There was also another problem that the Pakistanis were hard pressed to
tackle: the Indus. The river flows only a kilometre from the eastern edge
of the site - too close for comfort. Indeed, repeated flooding by the Indus
may have been the cause of Moenjodaro's abandonment. By 1960, the
situation was critical, and Pakistan turned to UNESCO for help. Harold
Plenderleith, director of the Rome-based International Centre for the
Study of the Preservation and the Restoration of Cultural Property,
warned after a visit that unless radical measure were taken, "all the
existing excavations will crumble within the next 20 or 50 years and one
of the most striking monuments of the dawn of civilization will be lost for
ever."
So daunting did the challenge seem that some foreign expert even
advocated covering up large part of the ruins, leaving only a small portion
exposed and vulnerable to deterioration "But we couldn't accept that,
recalls Mohammad Ishtiaq Khan, currently Pakistan's Director General
of the Department of Archaeology and Museums. "It's the city's layout
that makes it so unique, and you won't see that if only a few buildings are
visible."
Finally in 1972, a team of archaeologists, engineers and geologists drew
up an ambitious master plan. They recommended digging a ring of wells
around the site and pumping to lower the water, table, as well as
constructing dikes to prevent the Indus from shifting closer to the
remains. In addition, they recommended planting special trees and
grasses to protect the ruins from wind- blown salts.

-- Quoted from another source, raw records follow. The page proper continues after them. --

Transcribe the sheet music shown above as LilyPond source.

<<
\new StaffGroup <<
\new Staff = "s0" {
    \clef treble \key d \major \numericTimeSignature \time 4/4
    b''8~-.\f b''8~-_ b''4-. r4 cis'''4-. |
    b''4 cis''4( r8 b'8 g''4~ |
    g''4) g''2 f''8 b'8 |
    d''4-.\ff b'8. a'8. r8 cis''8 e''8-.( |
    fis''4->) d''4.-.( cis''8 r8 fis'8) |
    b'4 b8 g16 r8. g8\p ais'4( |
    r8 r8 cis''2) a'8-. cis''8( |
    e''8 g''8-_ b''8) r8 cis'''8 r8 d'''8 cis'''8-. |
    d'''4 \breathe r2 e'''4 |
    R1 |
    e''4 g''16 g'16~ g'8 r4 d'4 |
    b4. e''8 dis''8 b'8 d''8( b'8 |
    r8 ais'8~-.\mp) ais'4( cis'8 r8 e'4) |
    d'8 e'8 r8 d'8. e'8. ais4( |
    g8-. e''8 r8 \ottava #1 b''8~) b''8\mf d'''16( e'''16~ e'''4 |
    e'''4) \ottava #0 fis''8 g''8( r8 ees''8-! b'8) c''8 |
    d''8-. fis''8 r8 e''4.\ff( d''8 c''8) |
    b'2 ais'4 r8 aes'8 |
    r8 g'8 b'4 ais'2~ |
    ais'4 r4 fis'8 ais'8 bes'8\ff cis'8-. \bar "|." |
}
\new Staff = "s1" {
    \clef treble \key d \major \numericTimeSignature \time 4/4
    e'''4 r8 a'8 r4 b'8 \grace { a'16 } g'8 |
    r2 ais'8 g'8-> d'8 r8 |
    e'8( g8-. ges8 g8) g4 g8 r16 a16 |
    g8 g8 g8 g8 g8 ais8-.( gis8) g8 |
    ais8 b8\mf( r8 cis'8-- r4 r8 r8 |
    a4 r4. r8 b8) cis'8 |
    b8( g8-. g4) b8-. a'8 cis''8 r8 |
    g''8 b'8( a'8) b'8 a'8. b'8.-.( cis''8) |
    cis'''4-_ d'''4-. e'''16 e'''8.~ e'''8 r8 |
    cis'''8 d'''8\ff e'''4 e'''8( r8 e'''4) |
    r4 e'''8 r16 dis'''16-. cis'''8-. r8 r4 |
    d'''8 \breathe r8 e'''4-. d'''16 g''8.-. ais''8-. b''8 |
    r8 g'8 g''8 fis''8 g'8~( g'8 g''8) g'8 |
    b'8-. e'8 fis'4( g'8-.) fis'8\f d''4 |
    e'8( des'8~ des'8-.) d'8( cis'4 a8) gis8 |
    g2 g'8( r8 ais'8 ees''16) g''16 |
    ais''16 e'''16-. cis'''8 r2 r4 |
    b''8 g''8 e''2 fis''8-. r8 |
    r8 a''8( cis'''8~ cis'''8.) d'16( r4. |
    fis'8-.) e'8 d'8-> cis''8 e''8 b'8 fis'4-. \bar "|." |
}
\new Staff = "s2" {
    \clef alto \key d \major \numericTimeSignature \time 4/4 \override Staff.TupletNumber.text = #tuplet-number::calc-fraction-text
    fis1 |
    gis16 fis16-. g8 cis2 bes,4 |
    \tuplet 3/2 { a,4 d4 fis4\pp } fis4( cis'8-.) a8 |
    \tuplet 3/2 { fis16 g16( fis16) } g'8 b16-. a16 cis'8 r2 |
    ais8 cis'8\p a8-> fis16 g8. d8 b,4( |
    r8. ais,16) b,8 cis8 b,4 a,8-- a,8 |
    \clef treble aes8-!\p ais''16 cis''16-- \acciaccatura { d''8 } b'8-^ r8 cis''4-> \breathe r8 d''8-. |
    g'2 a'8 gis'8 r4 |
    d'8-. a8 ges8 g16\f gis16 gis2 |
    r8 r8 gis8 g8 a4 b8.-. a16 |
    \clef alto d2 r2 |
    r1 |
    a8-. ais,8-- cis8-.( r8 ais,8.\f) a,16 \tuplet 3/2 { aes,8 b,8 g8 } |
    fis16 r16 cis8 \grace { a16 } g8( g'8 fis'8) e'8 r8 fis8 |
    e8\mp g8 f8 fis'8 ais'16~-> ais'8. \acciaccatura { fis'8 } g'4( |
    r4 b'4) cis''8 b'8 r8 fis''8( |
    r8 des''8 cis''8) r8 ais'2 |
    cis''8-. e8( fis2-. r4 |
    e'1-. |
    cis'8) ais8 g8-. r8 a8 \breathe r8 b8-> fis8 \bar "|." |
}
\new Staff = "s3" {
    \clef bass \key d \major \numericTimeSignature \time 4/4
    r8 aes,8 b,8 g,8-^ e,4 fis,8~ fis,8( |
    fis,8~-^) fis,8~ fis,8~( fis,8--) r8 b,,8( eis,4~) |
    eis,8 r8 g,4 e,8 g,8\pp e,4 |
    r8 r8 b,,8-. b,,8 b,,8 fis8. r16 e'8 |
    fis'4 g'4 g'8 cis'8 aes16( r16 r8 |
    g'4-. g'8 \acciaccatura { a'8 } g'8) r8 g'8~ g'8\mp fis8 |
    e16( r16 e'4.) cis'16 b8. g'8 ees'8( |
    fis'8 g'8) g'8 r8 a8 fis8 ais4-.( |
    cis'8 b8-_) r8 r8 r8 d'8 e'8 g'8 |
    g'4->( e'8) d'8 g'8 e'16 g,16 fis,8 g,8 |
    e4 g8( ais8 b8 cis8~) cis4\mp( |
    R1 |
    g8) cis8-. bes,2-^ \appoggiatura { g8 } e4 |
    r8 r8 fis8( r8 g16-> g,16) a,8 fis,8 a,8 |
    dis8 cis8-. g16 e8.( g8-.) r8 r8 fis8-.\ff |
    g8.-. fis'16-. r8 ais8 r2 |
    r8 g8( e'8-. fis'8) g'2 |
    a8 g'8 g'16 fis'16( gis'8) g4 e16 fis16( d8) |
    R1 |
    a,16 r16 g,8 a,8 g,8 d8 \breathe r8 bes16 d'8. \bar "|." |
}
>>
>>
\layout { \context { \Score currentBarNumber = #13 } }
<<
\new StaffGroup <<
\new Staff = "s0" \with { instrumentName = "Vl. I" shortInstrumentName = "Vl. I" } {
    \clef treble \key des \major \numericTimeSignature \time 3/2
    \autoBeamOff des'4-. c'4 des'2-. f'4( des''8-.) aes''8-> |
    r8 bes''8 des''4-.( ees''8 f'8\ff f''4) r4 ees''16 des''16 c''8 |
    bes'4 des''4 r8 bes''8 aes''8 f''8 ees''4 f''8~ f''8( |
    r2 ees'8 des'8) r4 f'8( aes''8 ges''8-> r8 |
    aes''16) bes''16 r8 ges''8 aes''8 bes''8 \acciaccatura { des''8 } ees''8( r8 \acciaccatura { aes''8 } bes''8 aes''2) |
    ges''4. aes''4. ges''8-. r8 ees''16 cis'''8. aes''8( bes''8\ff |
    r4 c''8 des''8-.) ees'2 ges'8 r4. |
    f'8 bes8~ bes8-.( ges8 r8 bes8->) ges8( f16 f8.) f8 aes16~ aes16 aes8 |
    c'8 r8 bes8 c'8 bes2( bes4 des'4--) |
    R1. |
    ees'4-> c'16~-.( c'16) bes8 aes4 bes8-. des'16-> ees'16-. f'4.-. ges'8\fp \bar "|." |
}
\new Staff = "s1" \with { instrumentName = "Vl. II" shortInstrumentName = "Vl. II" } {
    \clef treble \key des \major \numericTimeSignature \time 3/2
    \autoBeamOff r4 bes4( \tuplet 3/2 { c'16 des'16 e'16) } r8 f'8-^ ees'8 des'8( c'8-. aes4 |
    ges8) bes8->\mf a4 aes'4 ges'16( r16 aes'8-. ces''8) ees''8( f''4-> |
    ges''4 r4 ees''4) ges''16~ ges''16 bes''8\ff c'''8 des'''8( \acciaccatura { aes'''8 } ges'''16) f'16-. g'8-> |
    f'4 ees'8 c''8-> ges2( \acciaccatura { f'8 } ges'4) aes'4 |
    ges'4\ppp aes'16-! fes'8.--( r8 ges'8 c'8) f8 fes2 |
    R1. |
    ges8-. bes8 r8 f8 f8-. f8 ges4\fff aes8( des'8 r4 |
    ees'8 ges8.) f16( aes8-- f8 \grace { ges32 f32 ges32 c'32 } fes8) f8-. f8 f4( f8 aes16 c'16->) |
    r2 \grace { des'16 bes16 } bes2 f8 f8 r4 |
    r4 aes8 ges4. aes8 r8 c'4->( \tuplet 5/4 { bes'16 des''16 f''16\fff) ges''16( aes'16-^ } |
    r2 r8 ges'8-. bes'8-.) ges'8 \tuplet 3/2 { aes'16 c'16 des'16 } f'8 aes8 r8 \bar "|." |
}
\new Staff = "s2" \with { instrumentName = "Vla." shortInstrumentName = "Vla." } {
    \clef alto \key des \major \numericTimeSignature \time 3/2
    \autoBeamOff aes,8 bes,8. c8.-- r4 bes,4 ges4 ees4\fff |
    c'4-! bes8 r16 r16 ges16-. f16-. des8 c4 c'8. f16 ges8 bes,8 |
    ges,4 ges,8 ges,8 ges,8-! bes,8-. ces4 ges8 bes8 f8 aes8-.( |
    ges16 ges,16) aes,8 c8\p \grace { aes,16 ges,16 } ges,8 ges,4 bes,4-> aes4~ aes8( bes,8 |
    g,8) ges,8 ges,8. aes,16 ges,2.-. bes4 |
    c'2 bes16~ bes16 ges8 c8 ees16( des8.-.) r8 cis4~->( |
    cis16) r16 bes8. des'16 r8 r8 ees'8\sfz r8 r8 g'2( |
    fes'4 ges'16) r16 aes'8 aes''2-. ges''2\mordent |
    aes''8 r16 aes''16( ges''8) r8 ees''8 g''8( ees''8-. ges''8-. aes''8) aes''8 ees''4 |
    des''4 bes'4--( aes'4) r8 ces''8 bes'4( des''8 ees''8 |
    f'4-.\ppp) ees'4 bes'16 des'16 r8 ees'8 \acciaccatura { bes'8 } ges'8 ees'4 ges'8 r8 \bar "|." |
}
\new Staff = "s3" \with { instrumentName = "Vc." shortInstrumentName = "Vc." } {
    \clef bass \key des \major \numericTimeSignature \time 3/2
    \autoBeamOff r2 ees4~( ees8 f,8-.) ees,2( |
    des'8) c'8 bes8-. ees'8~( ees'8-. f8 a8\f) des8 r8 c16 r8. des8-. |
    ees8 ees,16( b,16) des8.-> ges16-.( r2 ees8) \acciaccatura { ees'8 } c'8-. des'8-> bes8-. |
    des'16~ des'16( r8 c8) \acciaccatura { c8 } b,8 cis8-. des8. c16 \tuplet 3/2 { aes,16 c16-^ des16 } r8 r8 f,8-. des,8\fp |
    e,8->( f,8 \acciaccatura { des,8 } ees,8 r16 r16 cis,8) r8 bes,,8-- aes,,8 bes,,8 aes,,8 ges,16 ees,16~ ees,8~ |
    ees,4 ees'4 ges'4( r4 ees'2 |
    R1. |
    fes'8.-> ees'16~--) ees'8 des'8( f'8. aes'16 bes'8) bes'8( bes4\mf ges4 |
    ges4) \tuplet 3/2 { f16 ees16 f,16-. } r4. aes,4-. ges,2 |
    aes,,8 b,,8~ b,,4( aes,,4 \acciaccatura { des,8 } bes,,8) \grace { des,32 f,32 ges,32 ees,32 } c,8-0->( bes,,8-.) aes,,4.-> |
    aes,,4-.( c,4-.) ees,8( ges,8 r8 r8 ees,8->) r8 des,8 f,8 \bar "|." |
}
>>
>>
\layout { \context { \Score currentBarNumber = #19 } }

Behind Schedule. All this was estimated to cost $7.5 Million, one-third
of which would be borne by Pakistan. In January 1974, Rene Maheu,
then Director General of UNESCO, appealed to "the conscience of the
world" for $5 million to save the historic site. But by January 1980 only
$1.2 million in government and private contributions had been collected,
with India giving almost $50,000. Maheu's successor, Amadou Mahtar
M'Bow, renewed the appeal in 1983, but the project's cost has now
reached $19 million ($1= Rs 12).
Today, the total collected is only $6 million, and a special fund raising
committee has been established, headed by Prince Takahito Mikasa,
brother of the Japanese Emperor and an expert on the Indus Valley
Civilization. But as I found during a recent visit to Moenjodaro,
preservation work has already begun. "We couldn't afford to wait any
longer," explains Abdul Kadir Shaikh, the Pakistani Supreme Court Judge
who is chairman of the Authority for the Preservation of Moenjodaro.
Fourteen wells continuously drain the site and have lowered the water
table to four metres below the ground. With another dozen wells
scheduled to be operating by the end of the year, the water table should
fall to ten metres. The drained water is pumped to an irrigation canal four
kilometres away, and to ensure that it doesn't re-enter the site, rice
cultivation has been banned within a two kilometre. Farmers are
switching to less water intensive crops like wheat.
The river protection work, however, has fallen behind schedule because
of lack of funds. "This scheme alone will cost ten million dollars," Justice
Shaikh says. "If we had the money in hand we could do the job in two
years".
On my last afternoon in Moenjodaro, I wandered through its deserted
ruins, envisioning how they must have looked 4,000 years ago. Suddenly
a shaft sunlight slanted on a crumbling wall, causing it to glow softly. As I
stood there, enchanted , it struck me that we would be small people,
indeed, if we did not preserve these remnants of long-vanished splendour.
There are no magnificently carved temples here, no opulent royal tombs.
Yet today this stark series of crumbling walls, stairways and pillars on the
bank of the Indus, 400 kilometres north of Karachi, Pakistan, is the focus
of an international rescue operation.